为什么在 keras 中没有指定 DNN 的预训练?

Why pretraining for DNN is not specified in keras?

问题更多是关于DNN的训练算法,而不是软件keras。

据我所知,深度神经网络的工作归功于训练算法的改进。从20世纪80年代开始,BP算法被用于训练神经网络,但当网络很深时会出现过拟合问题。大约 10 年前,Hinton 改进了算法,首先使用未标记数据预训练网络,然后使用 BP 算法。预训练在避免过拟合方面起着重要作用。
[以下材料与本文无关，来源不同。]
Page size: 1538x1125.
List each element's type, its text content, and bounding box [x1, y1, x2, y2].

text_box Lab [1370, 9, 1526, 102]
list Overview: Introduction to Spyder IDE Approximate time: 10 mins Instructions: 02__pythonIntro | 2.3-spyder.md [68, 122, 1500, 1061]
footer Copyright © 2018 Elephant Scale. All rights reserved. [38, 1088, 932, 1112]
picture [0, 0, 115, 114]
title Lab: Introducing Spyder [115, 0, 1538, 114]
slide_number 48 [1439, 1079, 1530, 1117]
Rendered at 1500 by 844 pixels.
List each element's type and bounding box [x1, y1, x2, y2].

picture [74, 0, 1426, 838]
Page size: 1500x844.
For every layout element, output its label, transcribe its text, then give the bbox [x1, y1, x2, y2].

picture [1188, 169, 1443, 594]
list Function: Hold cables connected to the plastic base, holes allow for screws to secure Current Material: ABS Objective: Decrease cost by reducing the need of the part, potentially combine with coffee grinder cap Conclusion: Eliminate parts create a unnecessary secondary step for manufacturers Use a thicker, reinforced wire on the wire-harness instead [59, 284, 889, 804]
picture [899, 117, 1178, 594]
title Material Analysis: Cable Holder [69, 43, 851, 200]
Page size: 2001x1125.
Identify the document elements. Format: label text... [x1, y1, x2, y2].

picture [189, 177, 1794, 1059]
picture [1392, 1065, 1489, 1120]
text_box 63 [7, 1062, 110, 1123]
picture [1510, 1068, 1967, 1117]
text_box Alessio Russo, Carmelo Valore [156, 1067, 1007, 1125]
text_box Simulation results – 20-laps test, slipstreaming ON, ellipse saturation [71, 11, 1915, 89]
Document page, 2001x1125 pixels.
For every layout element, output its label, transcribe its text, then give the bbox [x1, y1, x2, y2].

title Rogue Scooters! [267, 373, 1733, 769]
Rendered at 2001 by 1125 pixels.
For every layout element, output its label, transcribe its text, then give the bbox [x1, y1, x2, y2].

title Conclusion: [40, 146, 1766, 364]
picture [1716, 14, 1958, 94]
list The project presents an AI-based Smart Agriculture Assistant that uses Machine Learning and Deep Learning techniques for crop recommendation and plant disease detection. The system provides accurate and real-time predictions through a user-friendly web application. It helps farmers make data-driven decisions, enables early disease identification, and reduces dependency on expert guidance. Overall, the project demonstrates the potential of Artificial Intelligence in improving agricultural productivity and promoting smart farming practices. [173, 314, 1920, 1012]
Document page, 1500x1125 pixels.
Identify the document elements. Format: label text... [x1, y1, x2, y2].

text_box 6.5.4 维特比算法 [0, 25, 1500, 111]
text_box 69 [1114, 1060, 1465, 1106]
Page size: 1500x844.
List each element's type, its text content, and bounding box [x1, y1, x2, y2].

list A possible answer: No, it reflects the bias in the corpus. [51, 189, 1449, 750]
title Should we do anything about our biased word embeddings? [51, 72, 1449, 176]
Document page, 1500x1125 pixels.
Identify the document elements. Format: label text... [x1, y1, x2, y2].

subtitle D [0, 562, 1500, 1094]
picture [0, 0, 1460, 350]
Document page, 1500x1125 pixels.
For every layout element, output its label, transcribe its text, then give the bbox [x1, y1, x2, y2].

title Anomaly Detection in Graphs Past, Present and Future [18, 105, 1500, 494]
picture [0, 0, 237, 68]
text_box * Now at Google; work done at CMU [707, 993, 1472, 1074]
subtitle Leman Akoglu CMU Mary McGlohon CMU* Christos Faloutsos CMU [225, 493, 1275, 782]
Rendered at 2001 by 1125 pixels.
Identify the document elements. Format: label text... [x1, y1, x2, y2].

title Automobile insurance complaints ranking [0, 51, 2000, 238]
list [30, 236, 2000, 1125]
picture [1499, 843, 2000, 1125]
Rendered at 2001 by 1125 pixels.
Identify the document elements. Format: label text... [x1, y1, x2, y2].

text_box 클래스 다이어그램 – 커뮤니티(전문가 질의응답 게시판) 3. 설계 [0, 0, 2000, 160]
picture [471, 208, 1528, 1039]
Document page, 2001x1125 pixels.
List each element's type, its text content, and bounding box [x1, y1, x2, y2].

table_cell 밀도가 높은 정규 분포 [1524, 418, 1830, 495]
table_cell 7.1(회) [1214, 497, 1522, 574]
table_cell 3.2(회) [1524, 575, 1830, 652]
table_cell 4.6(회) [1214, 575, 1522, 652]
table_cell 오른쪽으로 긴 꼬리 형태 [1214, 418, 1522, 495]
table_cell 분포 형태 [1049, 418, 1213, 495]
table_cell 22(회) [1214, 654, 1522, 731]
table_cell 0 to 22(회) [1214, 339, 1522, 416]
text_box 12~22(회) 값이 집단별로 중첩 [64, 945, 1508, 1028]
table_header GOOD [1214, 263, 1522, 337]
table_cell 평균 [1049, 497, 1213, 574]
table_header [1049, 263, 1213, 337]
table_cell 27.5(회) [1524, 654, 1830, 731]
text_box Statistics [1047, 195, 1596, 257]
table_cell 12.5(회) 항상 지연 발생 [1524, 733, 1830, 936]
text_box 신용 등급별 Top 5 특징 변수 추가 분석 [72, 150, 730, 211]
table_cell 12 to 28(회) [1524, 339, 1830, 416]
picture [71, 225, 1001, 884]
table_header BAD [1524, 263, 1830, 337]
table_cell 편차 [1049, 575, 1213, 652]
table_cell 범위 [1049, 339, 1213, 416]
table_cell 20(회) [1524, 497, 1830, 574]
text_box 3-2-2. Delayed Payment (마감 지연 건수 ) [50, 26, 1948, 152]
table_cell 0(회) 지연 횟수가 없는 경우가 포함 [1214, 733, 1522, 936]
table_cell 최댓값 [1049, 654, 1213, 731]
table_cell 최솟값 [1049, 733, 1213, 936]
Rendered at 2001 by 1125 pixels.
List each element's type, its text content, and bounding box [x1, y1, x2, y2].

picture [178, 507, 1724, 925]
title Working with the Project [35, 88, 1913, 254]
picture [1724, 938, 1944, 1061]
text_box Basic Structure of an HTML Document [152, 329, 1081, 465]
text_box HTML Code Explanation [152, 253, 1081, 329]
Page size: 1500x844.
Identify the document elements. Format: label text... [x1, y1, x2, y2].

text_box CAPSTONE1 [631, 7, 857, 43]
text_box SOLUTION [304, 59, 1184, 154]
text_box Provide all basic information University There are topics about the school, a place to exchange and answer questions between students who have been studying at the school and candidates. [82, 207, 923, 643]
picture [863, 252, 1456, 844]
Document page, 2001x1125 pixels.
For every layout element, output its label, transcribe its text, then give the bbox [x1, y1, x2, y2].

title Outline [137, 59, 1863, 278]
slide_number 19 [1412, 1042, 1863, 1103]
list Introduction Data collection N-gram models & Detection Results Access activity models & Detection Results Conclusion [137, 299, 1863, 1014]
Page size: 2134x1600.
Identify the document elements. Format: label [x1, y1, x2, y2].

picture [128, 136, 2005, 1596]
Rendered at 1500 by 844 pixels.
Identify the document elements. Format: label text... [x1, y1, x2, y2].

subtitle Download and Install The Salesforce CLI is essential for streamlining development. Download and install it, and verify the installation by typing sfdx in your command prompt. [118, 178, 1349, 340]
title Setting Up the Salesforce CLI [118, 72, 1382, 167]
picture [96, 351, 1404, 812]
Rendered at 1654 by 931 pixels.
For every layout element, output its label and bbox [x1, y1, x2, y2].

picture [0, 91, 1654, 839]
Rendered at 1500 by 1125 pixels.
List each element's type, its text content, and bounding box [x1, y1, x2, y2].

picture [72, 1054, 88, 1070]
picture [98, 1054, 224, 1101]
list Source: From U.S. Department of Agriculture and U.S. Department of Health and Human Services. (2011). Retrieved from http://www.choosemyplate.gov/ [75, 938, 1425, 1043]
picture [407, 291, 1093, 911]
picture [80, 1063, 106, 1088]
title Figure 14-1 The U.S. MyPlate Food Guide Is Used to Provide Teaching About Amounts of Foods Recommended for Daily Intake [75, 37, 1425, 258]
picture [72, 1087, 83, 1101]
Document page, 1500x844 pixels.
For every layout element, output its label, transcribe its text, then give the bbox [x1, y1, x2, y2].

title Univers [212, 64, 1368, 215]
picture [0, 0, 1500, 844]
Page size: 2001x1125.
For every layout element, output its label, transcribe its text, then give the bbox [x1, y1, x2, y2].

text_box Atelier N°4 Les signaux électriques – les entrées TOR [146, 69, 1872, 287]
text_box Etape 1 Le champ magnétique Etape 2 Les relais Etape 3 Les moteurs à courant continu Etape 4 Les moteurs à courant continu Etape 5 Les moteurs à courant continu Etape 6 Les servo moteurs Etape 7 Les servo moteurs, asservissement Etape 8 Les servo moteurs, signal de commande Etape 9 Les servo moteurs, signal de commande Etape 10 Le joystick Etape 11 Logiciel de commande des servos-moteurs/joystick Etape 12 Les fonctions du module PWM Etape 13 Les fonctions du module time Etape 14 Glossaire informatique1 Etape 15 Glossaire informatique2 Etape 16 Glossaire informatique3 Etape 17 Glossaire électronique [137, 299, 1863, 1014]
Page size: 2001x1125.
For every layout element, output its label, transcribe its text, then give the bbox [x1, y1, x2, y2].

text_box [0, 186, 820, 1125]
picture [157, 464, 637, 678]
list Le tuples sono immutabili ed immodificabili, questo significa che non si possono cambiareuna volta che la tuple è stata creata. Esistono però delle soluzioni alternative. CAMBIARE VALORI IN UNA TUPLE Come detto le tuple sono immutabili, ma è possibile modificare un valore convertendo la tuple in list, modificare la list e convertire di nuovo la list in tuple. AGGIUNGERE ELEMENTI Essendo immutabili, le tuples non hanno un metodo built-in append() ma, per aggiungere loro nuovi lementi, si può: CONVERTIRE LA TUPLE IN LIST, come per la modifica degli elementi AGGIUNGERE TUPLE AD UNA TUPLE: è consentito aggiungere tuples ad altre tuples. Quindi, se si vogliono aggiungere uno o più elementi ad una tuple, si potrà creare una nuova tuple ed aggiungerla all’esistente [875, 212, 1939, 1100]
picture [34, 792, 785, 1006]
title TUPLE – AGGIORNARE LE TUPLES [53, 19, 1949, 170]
然而,当我开始尝试 Keras 时,使用 SGD 算法的 mnist DNN 示例(在下面)没有提及预训练过程导致非常高的预测精度。于是,我开始怀疑预训练哪里去了?是不是我理解错了深度学习训练算法(我觉得经典BP和SGD差不多)?还是一种新的训练技术取代了预训练过程?

非常感谢您的帮助!

'''Trains a simple deep NN on the MNIST dataset.
Gets to 98.40% test accuracy after 20 epochs
(there is *a lot* of margin for parameter tuning).
2 seconds per epoch on a K520 GPU.
'''

from __future__ import print_function
import numpy as np
np.random.seed(1337)  # for reproducibility

from keras.datasets import mnist
from keras.models import Sequential
from keras.layers.core import Dense, Dropout, Activation
from keras.optimizers import SGD, Adam, RMSprop
from keras.utils import np_utils


batch_size = 128
nb_classes = 10
nb_epoch = 20

# the data, shuffled and split between train and test sets
(X_train, y_train), (X_test, y_test) = mnist.load_data()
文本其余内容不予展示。